→ To do: Update every line of the records below, replacing "common name" with "vernacular name" and keeping everything else unchanged. Leave the pictures out of your answer.

→ Extracted information:

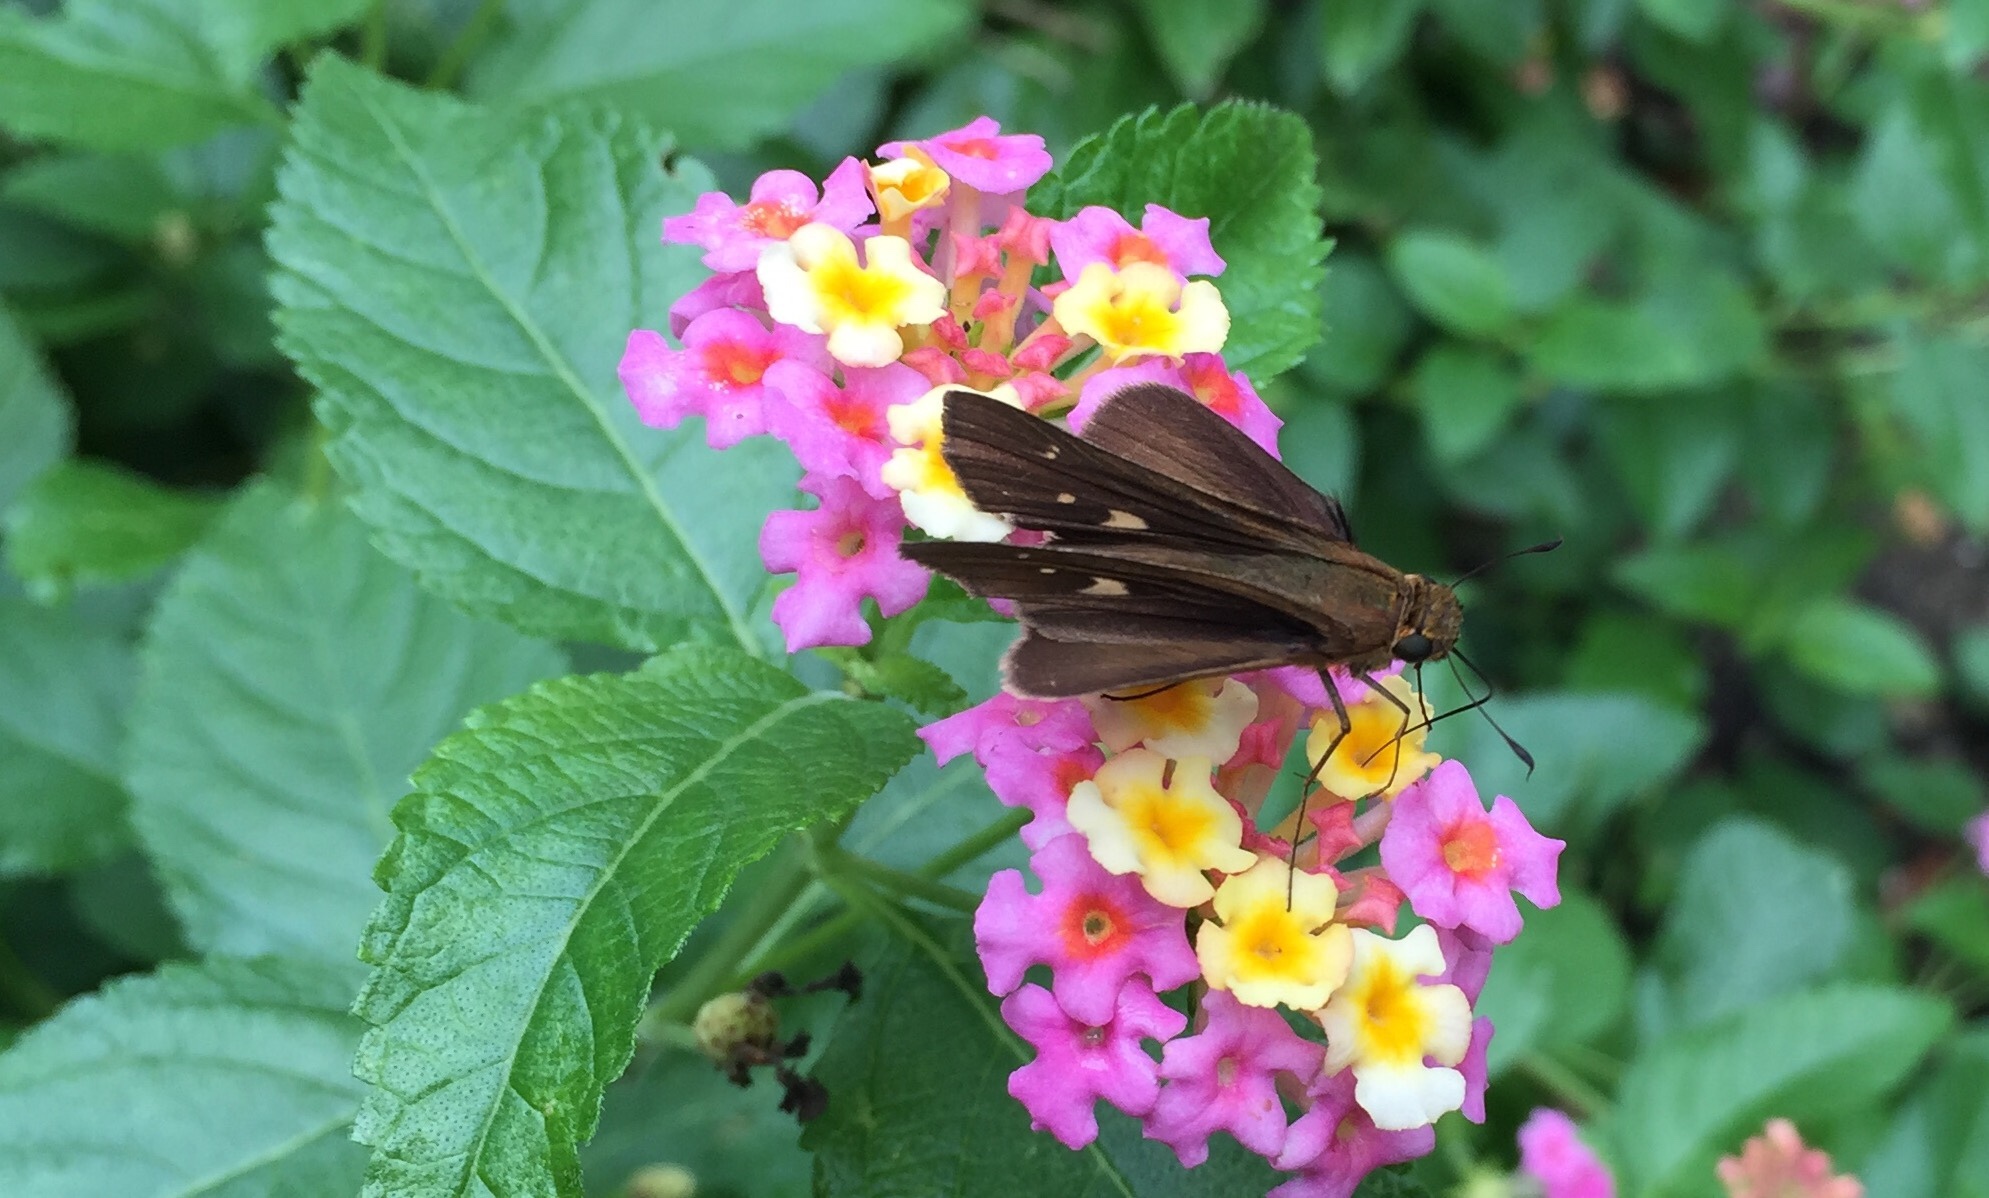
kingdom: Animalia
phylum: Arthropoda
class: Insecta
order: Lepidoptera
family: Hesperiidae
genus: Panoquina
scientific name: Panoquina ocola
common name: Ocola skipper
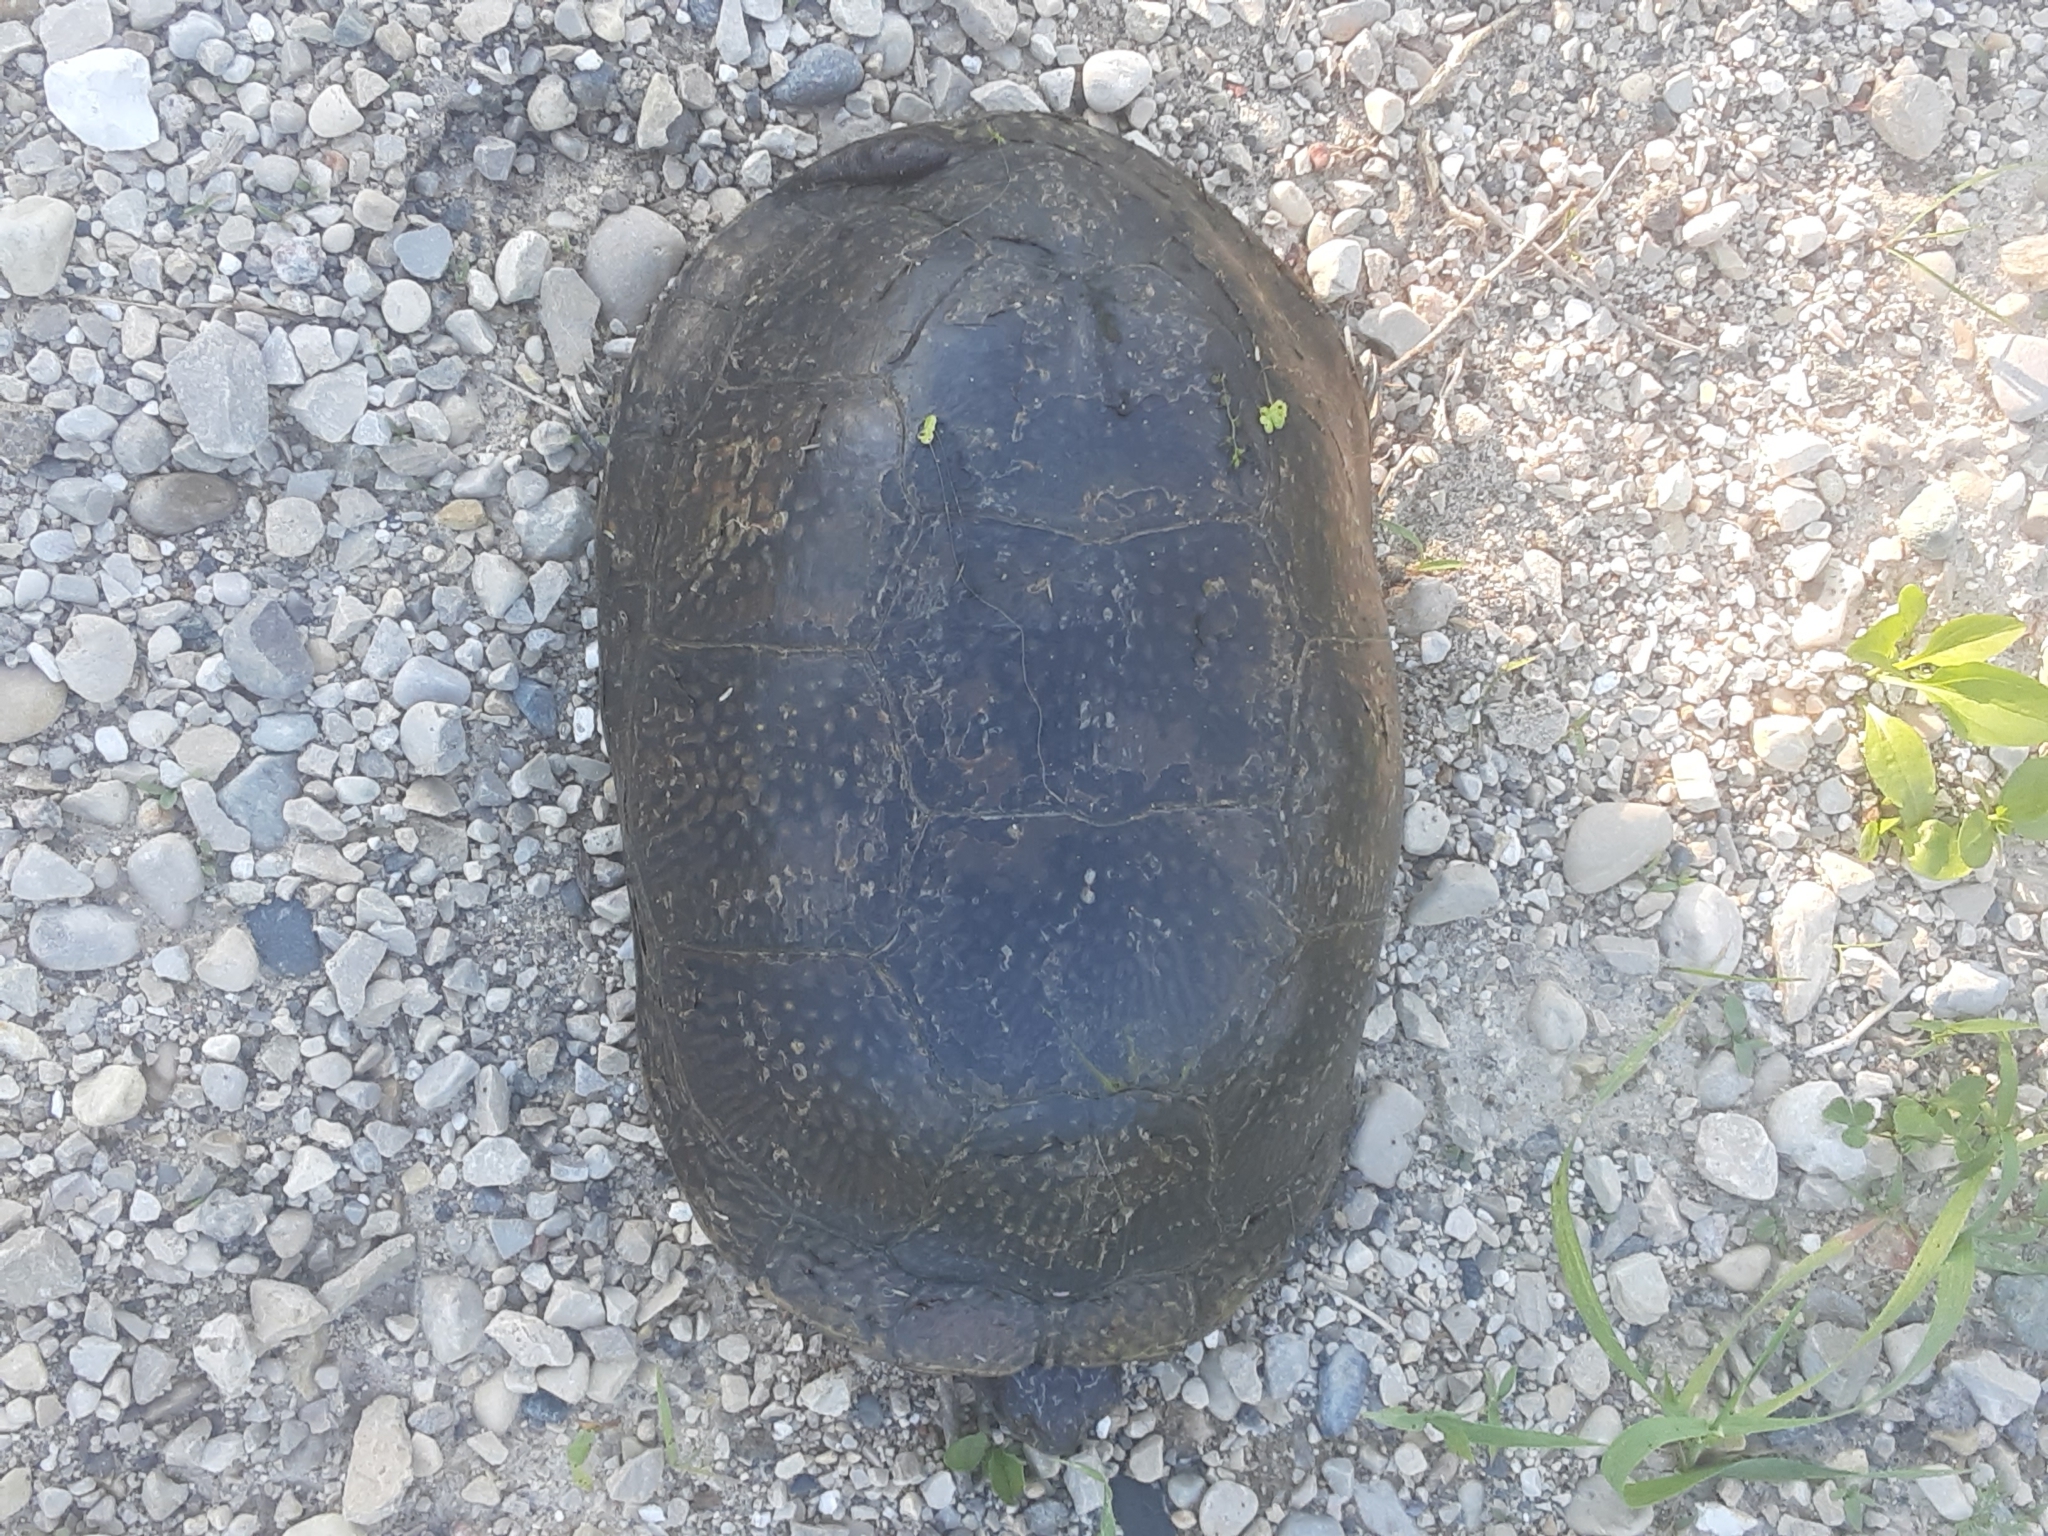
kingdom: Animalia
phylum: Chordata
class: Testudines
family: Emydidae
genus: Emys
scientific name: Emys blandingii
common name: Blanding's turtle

→ Solved exercise:
kingdom: Animalia
phylum: Arthropoda
class: Insecta
order: Lepidoptera
family: Hesperiidae
genus: Panoquina
scientific name: Panoquina ocola
vernacular name: Ocola skipper
kingdom: Animalia
phylum: Chordata
class: Testudines
family: Emydidae
genus: Emys
scientific name: Emys blandingii
vernacular name: Blanding's turtle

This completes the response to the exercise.